小樽・映画館の時代
開館時間:午前9時30分~午後5時
入場料:一般300円 高校生・市内の高齢者150円 中学生以下無料
「サードベース」場内
かつて小樽は映画館の街でした。
映画が発明されたのは、1895年フランス。早くもその2年後の明治30年、小樽の末広座、住吉座でシネマトグラフ「電気作用活動大写真」が上映されています。
明治42年には活動写真常設館第一号として神田館が妙見河畔に開設。その後、公園館、稲穂館(富士館)、電気館と映画興行専門館が、あいついで開館。

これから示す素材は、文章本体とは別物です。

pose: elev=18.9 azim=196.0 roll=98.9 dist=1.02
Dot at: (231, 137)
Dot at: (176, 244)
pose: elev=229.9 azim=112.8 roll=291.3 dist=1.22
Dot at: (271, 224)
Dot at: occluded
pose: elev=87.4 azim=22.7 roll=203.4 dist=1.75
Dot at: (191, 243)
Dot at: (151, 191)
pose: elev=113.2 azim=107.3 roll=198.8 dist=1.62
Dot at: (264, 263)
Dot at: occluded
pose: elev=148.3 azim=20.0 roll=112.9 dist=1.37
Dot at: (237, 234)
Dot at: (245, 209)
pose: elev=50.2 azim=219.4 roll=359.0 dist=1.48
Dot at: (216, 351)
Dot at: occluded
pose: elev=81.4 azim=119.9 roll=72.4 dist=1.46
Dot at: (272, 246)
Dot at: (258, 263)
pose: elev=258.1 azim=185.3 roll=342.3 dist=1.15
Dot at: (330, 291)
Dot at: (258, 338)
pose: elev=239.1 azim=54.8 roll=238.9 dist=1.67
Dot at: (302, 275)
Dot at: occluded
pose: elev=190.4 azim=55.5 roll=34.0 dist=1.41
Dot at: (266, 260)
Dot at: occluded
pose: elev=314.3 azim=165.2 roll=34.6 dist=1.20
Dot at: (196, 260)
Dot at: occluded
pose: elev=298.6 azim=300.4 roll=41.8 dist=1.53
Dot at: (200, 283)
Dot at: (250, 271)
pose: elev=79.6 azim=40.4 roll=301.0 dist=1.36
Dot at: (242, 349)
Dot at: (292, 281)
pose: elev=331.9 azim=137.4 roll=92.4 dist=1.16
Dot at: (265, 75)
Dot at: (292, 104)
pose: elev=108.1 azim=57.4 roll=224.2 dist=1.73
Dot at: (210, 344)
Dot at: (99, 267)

大正末期にはすでに10館を数えました。
ちなみに、小林多喜二はたいへん映画が好きで、大正末ころから昭和初めにかけて公園館、電気館、寿館、中央館などでさかんに映画をみてその感想を日記につけています。代表作「蟹工船」など、彼の作品の多くが映画から大きな影響を受けている、とみられます。
戦後、昭和31年から36年にかけて市内の映画館は23館に達し、小樽は人口比で北海道随一の映画館の街となったのです。
けれども昭和30年代半ばには映画人気は陰りを見せ始め、市内の映画館の廃業、転業があいつぎました。56年から58年にかけて、富士館、小樽東映、小樽東宝、電気館、小樽にっかつ劇場があいついで閉館。平成3年、花園映画劇場、6年、小樽中劇会館、そして平成7年(1995)小樽最後の単独映画館、「小樽東宝スカラ座」が閉館し、「小樽・映画館の時代」は、事実上、幕を下ろしました。
企画展「小樽・映画館の時代」は、かつて映画館で使われたポスター、看板、時間表、プログラムなどを展示し、往時の映画館の一画を再現します。また小樽でロケーション撮影が行われた映画、小樽出身の映画人、そして、小林多喜二、伊藤整、八田尚之、山中恒、石原慎太郎ら小樽ゆかりの文学作家と映画の関わりも紹介します。
家族、恋人、知人、あるいは見知らぬ他人どうしが一枚の銀幕に心を集め、ともに笑い、泣き、ときめいた「映画館」という特別な空間が、ひしめくように軒を連ねた時代を振り返り、「街のなかの文化的空間」のありようを、皆さんとともに、あらためて考えてみたいと思います。